* [Stored items]:
——————

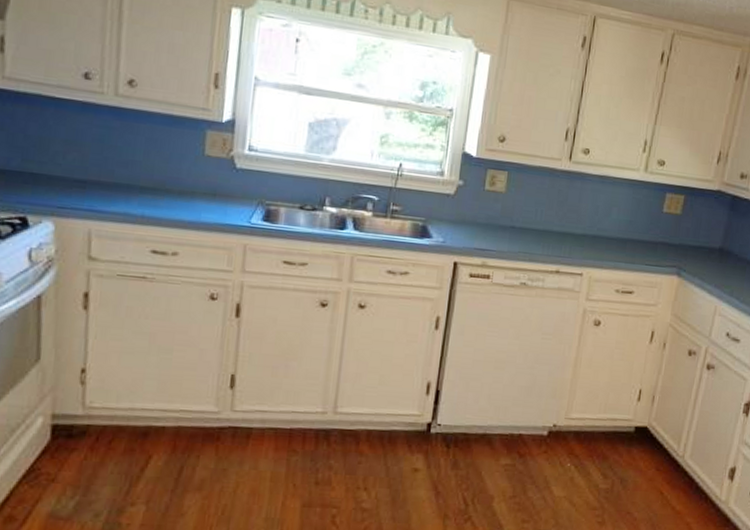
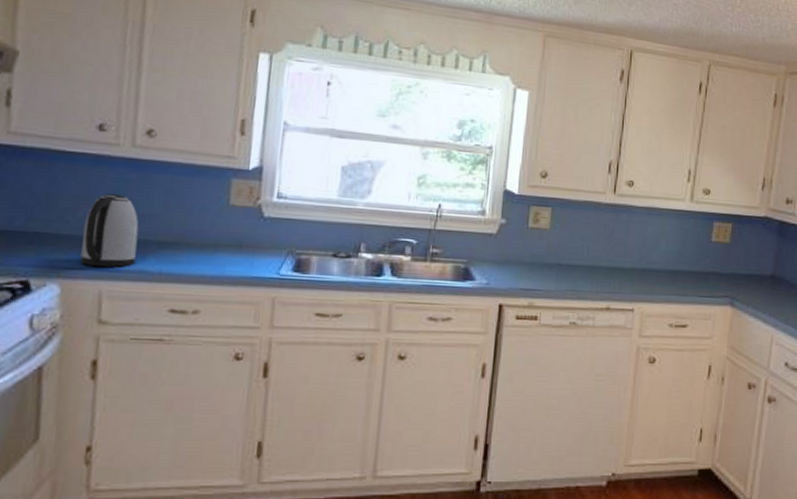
kettle: none [71,139,123,209] -> present [80,194,139,267]

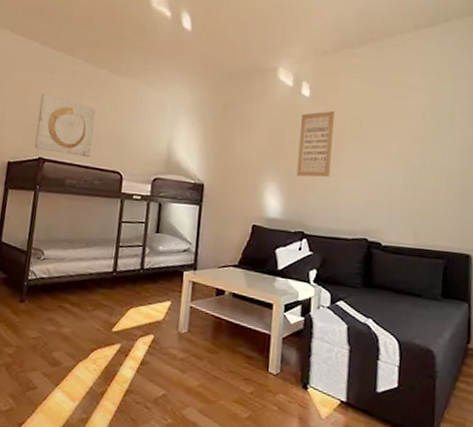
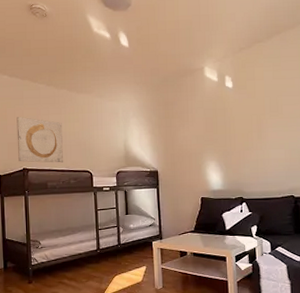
wall art: present [296,110,335,177] -> none [229,96,258,153]

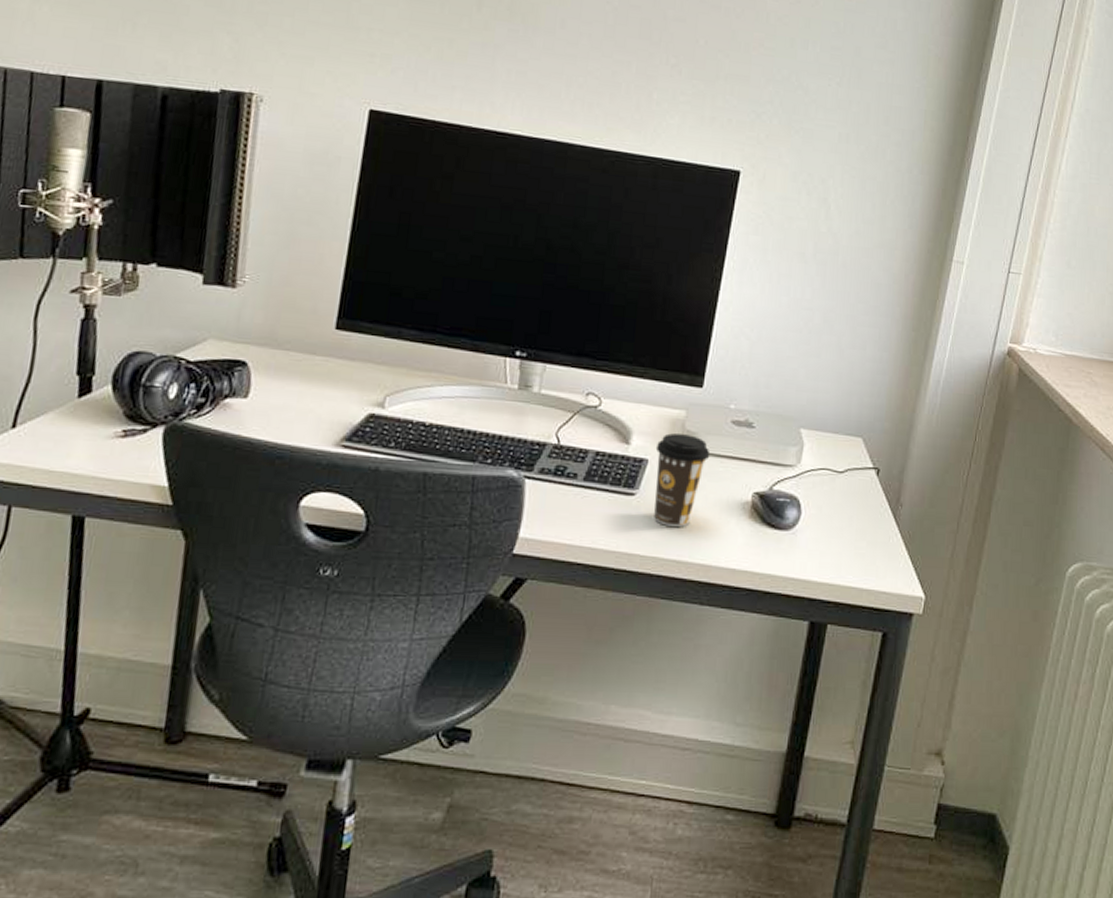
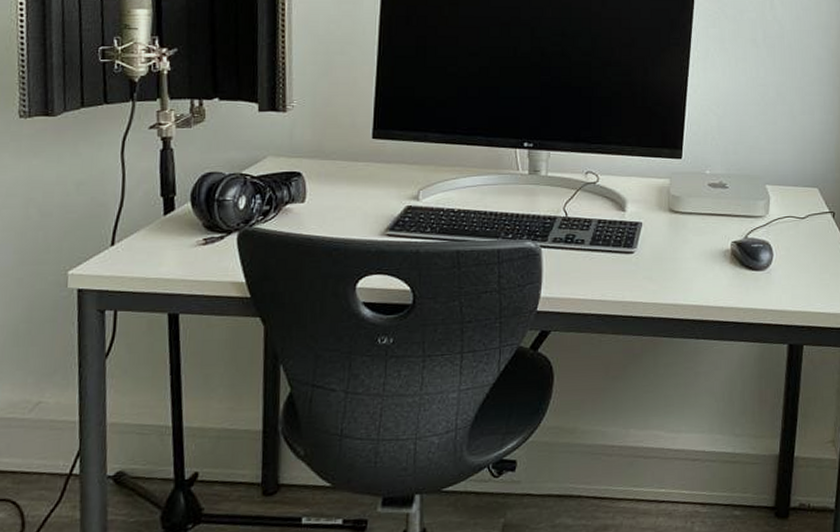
coffee cup: present [654,433,710,527] -> none [647,199,693,276]

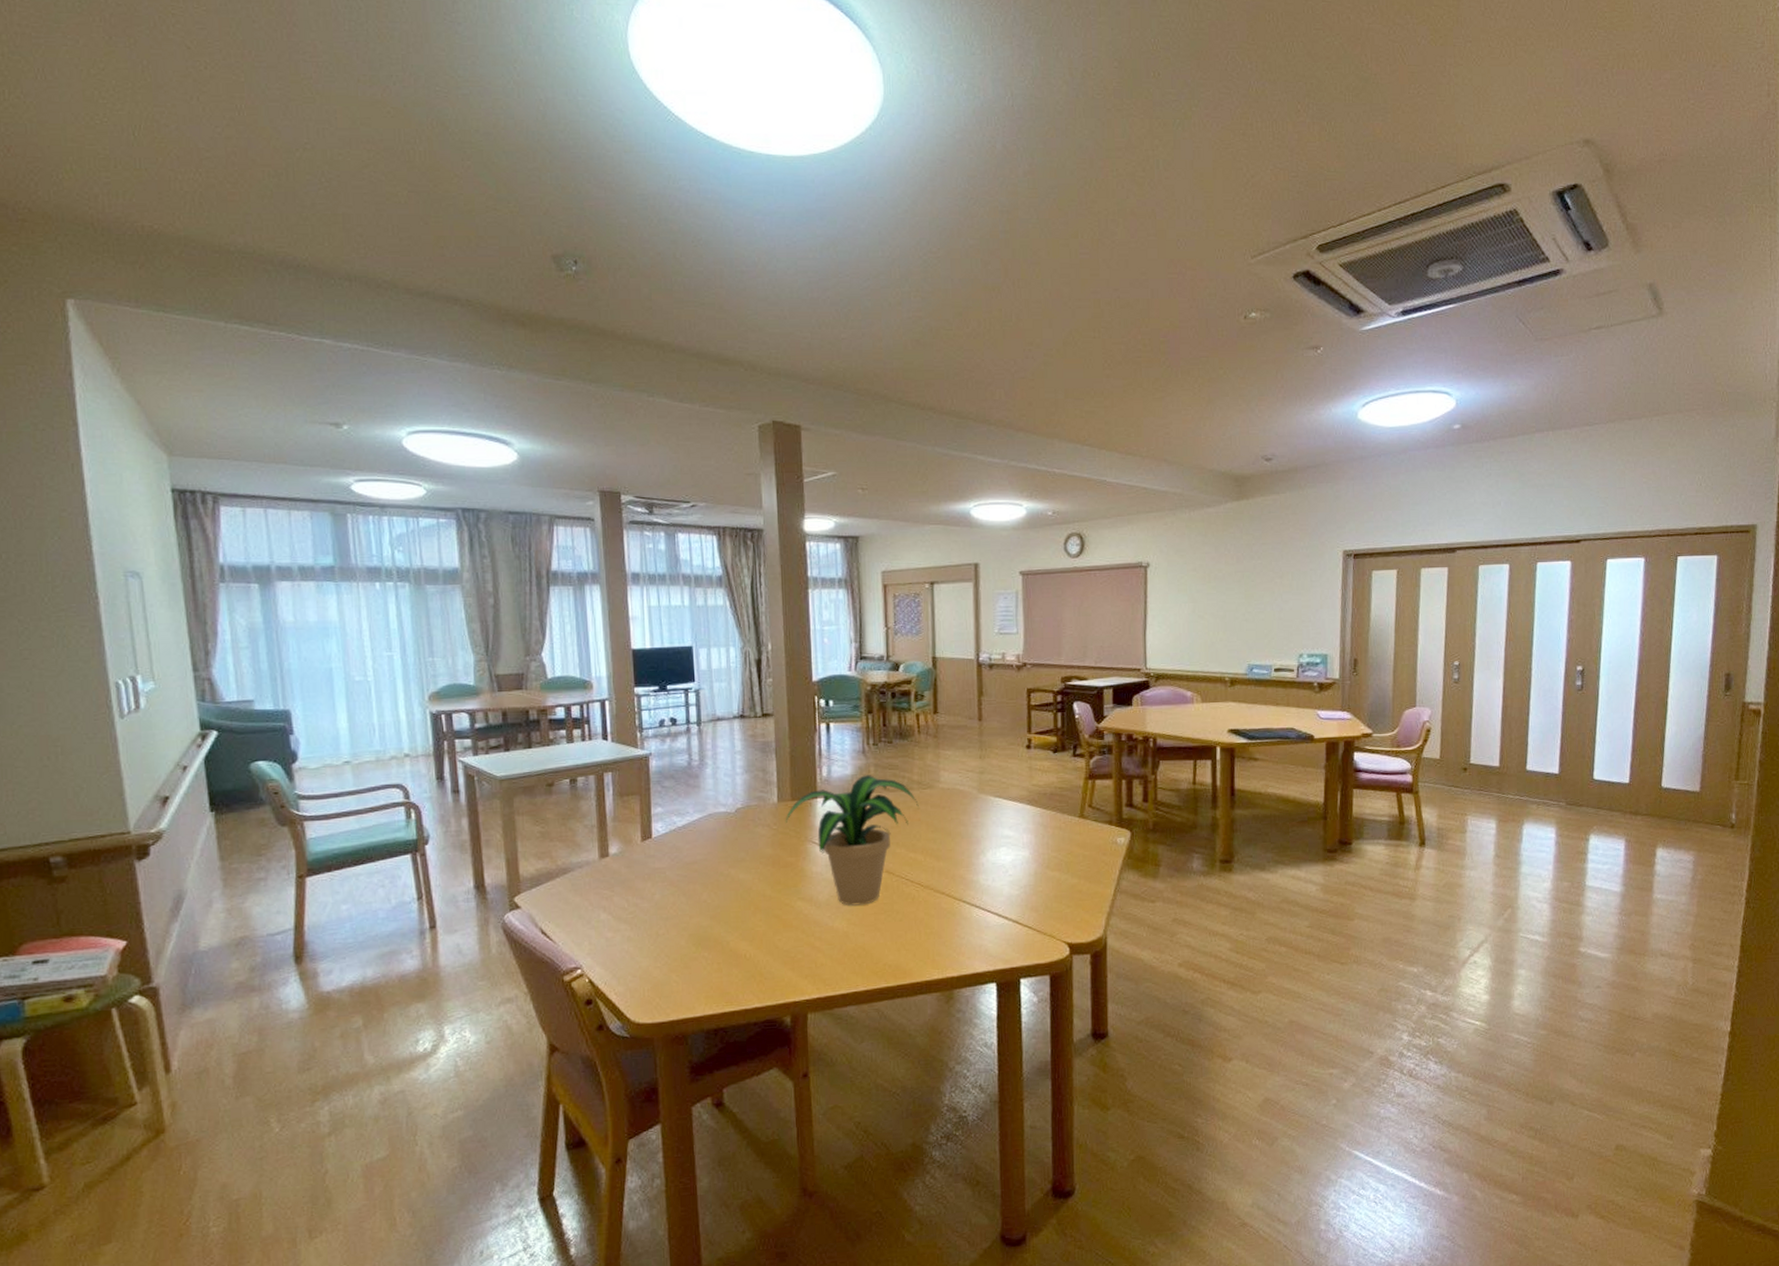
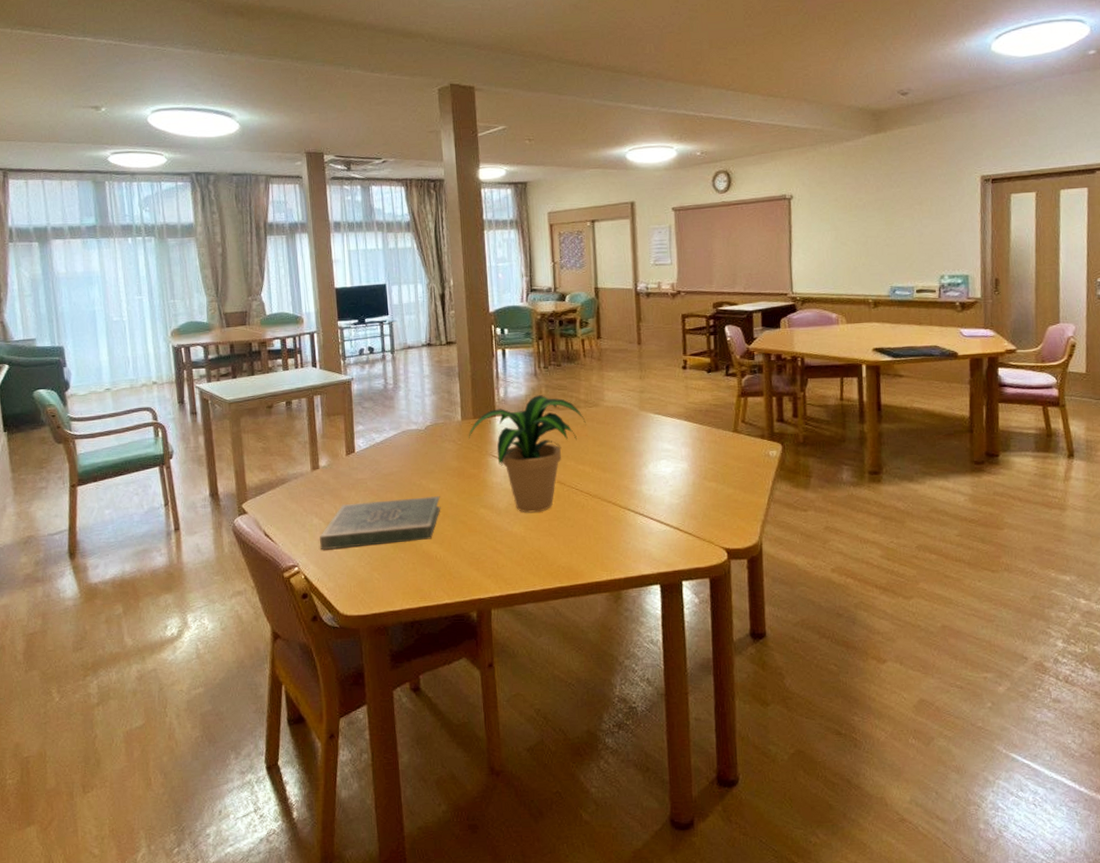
book: none [608,887,752,949] -> present [320,496,441,549]

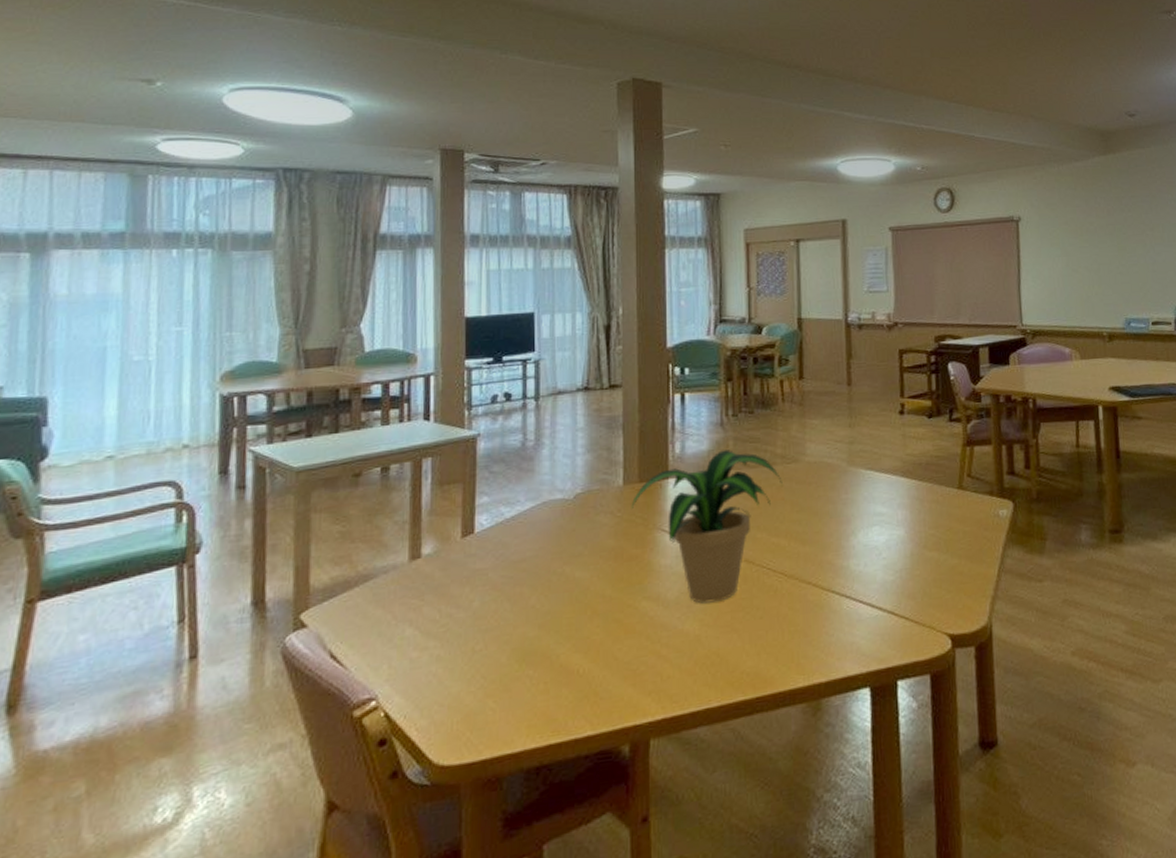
book: present [320,496,441,549] -> none [412,587,589,672]

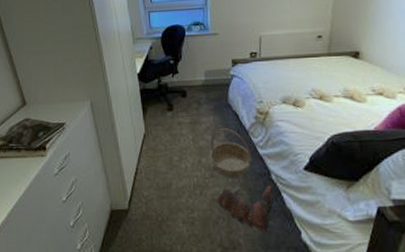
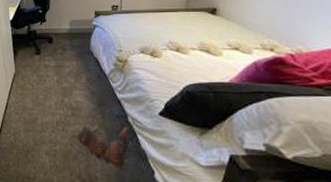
basket: present [209,128,252,178] -> none [71,73,110,118]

——————

* [What you need to do]: Because only the text is wanted, repeat all the entries exactly and leave out the pictures.

* [Output below]:
kettle: none [71,139,123,209] -> present [80,194,139,267]

wall art: present [296,110,335,177] -> none [229,96,258,153]

coffee cup: present [654,433,710,527] -> none [647,199,693,276]

book: none [608,887,752,949] -> present [320,496,441,549]

book: present [320,496,441,549] -> none [412,587,589,672]

basket: present [209,128,252,178] -> none [71,73,110,118]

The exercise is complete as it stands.